The plot is serviceable in that it sets the stage for plenty of outrageous action. The final twenty minutes are flat out awesome. And let’s face it, the only reason to see this movie is the action. For the most part, it’s handled well. I thought Stallone employed the shaky-cam, quick cut method a bit too much, though. At times, it felt as if Stallone just threw the camera right in the middle of the action. I know that sounds like a compliment, but it most certainly is not. It doesn’t ruin the movie, however, and the last act makes up for it, anyway.

I don’t want to ruin any of the action set pieces, but I do have to mention some of my favorite elements from the cast. First off, Stallone and Statham work well together. It was cool to see the two generations of action stars working together. Terry Crews (President Camacho in Idiocracy) doesn’t have much screentime, but he gets the greatest moment in the film involving a fully automatic shotgun. Dolph Lundgren gets to crazy things up like he did in Universal Soldier. It was fun seeing him in an actual movie again. The rest of the cast is okay, their moments and characteristics just aren’t very interesting. But I didn’t care for Randy Couture. I have yet to see a UFC fighter who can deliver convincing dialogue in a film. The only thing missing from this cast is Jean-Claude Van Damme. For whatever reason, he turned down a role in this film. Hopefully, he comes to his senses for the sequel, which Stallone is already talking about.

The over the top action of the film is what keeps it interesting and entertaining, though. I called this a callback to older action films earlier. First, it’s a callback in the brutality of its action. Heads and other body parts are cut or blown completely off and the body count is astronomical. (I found it amusing that to save a small country; half of its population had to be decimated.) Second, the characters are not very developed. The good guys have issues, sure, but they are definitely good. The bad guy (an enjoyably sleazy Eric Roberts) is absolutely evil. Who needs complicated characters in a movie like this? And finally, it’s unapologetic. This movie claims to be an action movie and it delivers on that claim.

The only downside of this being a callback to the old action movies is the annoying camerawork at times (no one shot action in the 80’s like people do today, and that’s just unfortunate) and the CG. You kind of lose that nostalgic feeling when you see a spray of CG blood. I just don’t understand the reasoning behind those two decisions. But as I said, they are forgivable.

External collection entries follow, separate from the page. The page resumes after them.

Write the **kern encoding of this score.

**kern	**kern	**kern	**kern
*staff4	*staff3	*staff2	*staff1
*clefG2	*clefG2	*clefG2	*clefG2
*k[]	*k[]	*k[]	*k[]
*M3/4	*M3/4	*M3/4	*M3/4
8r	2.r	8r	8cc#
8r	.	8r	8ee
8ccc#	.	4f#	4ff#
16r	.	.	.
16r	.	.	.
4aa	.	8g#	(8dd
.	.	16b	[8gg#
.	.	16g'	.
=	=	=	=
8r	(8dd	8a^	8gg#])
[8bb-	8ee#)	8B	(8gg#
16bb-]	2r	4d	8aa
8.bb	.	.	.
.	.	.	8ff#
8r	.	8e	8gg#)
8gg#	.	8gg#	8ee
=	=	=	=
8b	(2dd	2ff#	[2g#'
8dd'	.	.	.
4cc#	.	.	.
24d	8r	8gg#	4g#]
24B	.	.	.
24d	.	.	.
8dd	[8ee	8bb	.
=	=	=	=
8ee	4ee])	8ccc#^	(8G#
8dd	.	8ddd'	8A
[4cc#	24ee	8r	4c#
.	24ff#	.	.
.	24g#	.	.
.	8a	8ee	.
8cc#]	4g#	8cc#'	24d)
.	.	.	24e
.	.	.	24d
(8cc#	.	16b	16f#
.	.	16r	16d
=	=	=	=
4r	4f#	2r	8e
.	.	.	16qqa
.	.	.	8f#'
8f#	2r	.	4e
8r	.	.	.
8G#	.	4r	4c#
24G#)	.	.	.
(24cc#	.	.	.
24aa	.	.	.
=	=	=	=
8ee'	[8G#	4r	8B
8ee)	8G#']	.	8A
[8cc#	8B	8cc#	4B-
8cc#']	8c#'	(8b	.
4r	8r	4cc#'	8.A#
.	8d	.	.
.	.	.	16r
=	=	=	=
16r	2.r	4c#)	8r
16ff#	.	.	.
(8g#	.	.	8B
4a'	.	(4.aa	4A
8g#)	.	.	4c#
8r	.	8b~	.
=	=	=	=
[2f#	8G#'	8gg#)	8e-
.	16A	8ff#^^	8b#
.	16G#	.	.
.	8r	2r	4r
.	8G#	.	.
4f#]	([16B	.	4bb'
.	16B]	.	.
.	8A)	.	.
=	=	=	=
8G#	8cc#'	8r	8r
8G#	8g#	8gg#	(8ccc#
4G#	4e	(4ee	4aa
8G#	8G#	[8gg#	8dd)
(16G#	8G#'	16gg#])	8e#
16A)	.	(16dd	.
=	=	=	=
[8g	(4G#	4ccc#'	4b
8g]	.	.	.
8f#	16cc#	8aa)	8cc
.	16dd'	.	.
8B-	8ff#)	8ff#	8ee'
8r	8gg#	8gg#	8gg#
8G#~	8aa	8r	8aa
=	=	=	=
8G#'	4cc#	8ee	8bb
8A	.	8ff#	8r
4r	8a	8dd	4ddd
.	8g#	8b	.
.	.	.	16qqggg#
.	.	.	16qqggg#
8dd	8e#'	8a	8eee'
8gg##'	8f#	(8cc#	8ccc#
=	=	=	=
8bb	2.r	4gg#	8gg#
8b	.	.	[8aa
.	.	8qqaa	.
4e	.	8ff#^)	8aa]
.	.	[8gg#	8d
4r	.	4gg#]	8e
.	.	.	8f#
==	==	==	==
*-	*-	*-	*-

The Expendables isn’t a masterpiece and it doesn’t pretend to be. This film was supposed to be in the same vein as action classics like Predator and Commando, and aside from some practical deviations, it is. It’s not better than the classics, but it’s certainly refreshing to see a hardcore R-rated action movie in the theatres again. I hope Stallone keeps it up, because, in the spirit of the excess of the 80’s, I want more, more, more.


  1. Is it me or do you seem to give every movie a Kurgan??

  2. I think this movie was great. That being said, in order for a movie to remaing great, the director should have the integrity not to mess with it - speaking of sequels offcourse!